Christie retiring after 43 years: 'He will be greatly missed'
Thomas Christie decided at eight years old that he wanted to be an educator - for reasons that most eight-year-olds would understand.
“My aunt babysat for a man who was a teacher and a football coach. He had a car and a house and I thought that looked pretty good,” Christie recalled with a laugh.
A considerable time later, at the end of June, Christie will retire from Lincoln Public Schools where he’s spent the last 43 years as a teacher, coach and administrator. The payoff, he said, has been so much more than the car and house he dreamt of as a child.
“The relationships - I’ll really miss the relationships,” he said.
LPS and the Lincoln community have certainly reaped the rewards of Christie’s work, said LPS Superintendent Steve Joel.
“Everywhere I travel with Thomas in Lincoln, we invariably are approached by someone from Lincoln who knows him. These interactions clearly demonstrate the impact this great LPS leader has had not only on the lives of students and staff but also many members of our community,” Joel said.
Christie has been the LPS multicultural school/community administrator for nearly 22 years. Prior to that, he was an administrator at Lincoln Northeast High School for four years. He started his LPS career as a sociology teacher and coach at Lincoln High School for 17 years.
His road to Lincoln High was bumpy at times, with plenty of twists and turns. Christie was born in South Carolina, where his mother died two weeks after giving birth to him. His father, a sharecropper and bootlegger, left Christie and his four siblings shortly thereafter. Christie moved to Philadelphia as a child and eventually to Lincoln when he was 12. By the time he was in 10th grade, he was a ward of the state.
He attended Whittier Junior High School - which closed in 1977 - and then Lincoln High. He was a student leader in sports and the Destinaers Club, an organization started by community leaders to encourage minority students to attend college. Christie was among the roughly 70 percent of club members to attend college. He graduated from Nebraska Wesleyan University with a bachelor’s degree and later the University of Nebraska-Lincoln with a master’s degree.
After a two-year stint as assistant director of the Clyde Malone Community Center, Christie joined Lincoln High in 1975. Besides teaching, he was head wrestling coach and assistant football coach. His 1992 Links wrestling team won the state championship and two other teams finished second.
But his success as a coach wasn’t measured only on the mat. Christie had his wrestlers attend a team study hall every day before practice, where they helped each other with homework. He knew they might be too tired to properly study by the time they dragged themselves home from practice.
“I wanted to make sure that if I had a kid who had a chance of going to college, that he was capable of doing so. Teachers loved it, parents loved it - it was the right thing to do,” Christie said. “When they came to practice I had their full attention. I really think that was one of the things that led to our success. It also sent a message to them and their parents that I cared about them.”

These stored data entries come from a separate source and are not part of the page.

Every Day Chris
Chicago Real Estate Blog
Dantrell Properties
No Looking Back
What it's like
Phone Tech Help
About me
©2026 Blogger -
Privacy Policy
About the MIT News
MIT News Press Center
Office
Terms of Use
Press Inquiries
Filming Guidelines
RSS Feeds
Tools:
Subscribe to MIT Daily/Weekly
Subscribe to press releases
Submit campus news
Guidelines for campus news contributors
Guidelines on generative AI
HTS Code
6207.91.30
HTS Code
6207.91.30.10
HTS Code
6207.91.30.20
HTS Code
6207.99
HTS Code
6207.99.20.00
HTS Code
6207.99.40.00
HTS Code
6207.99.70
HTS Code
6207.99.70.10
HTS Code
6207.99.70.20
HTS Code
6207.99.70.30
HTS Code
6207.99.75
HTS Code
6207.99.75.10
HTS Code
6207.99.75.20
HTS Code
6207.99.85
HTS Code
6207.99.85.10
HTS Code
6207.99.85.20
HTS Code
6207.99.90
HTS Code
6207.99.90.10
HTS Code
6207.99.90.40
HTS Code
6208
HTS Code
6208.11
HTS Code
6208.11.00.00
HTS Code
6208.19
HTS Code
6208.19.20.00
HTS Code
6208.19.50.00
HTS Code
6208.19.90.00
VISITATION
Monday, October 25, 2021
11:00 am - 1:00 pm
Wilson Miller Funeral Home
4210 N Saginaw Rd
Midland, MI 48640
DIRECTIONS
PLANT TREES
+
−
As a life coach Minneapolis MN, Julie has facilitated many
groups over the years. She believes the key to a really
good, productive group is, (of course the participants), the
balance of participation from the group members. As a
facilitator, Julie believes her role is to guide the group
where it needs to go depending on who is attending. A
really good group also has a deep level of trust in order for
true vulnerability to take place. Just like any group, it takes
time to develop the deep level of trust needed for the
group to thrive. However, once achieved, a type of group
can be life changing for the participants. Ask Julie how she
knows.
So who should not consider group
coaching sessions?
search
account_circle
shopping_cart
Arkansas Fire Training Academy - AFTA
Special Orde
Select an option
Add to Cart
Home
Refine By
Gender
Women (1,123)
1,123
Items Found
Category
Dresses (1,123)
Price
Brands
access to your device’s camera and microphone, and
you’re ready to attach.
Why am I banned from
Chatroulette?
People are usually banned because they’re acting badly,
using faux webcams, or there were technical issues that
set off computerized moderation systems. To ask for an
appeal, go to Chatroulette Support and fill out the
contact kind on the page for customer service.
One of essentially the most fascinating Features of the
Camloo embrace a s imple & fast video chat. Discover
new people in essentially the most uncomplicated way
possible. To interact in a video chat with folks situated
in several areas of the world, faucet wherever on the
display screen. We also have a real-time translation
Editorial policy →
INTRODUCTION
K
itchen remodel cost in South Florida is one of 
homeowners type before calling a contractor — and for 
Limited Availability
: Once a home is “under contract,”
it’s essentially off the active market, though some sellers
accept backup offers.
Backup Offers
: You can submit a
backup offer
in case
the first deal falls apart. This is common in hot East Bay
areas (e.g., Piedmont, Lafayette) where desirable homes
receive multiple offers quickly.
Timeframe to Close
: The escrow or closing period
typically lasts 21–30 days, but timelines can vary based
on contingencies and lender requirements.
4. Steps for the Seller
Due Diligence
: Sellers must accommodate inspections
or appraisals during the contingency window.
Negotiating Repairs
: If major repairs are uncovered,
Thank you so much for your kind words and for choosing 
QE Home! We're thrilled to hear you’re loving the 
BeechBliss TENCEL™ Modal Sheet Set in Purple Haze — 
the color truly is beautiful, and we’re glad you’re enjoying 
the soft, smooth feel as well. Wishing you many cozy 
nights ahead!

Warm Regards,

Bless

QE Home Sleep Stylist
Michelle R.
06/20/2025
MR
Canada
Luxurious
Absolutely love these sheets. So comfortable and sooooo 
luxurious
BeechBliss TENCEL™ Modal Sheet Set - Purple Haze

Christie defines multicultural education as “the infusion of the missing information and correcting the misinformation.” He’s proud of his efforts to do just that in his current role with LPS. He points to two initiatives in particular: the annual LPS Multicultural Institute, which brings in national speakers to address multicultural issues; and the district’s ongoing efforts in a variety of ways to increase employees’ cultural proficiency. In 2009, the National Association for Multicultural Education honored LPS for its work in this area.
Christie is retiring from his day job but he’ll continue his work in the community. He serves on multiple boards, including the Lincoln Mayor’s Multicultural Committee and the University of Nebraska President Advisory Council. He’ll stay involved with the TeamMates Mentoring Program, which he currently oversees in his role with LPS. He’s mentor to a high school junior and wants to continue efforts to recruit more diverse mentors.
“That’s really a major goal of mine,” he said.
Jose Soto is vice president for access/equity/diversity at Southeast Community College and a longtime friend and colleague of Christie’s. He said Christie’s impact on LPS and the community is deep and lasting.
“He has reminded us of our responsibilities to respect, honor and celebrate our differences, to always be inclusive, to ensure that we each meet our responsibility to take action toward achieving social justice, and that we hold each other accountable,” Soto said.
Superintendent Joel said Christie “reminds us that we are ultimately measured by the people we help and he has modeled that for all of us to continue the important work.
“He will be greatly missed.”
LPS is hosting a community open house to bid a fond farewell to Christie. The celebration will be held from 2-4 p.m. Sunday, May 20, in the library media center at Lincoln High. A program is scheduled for 2:30 p.m. Refreshments will be served.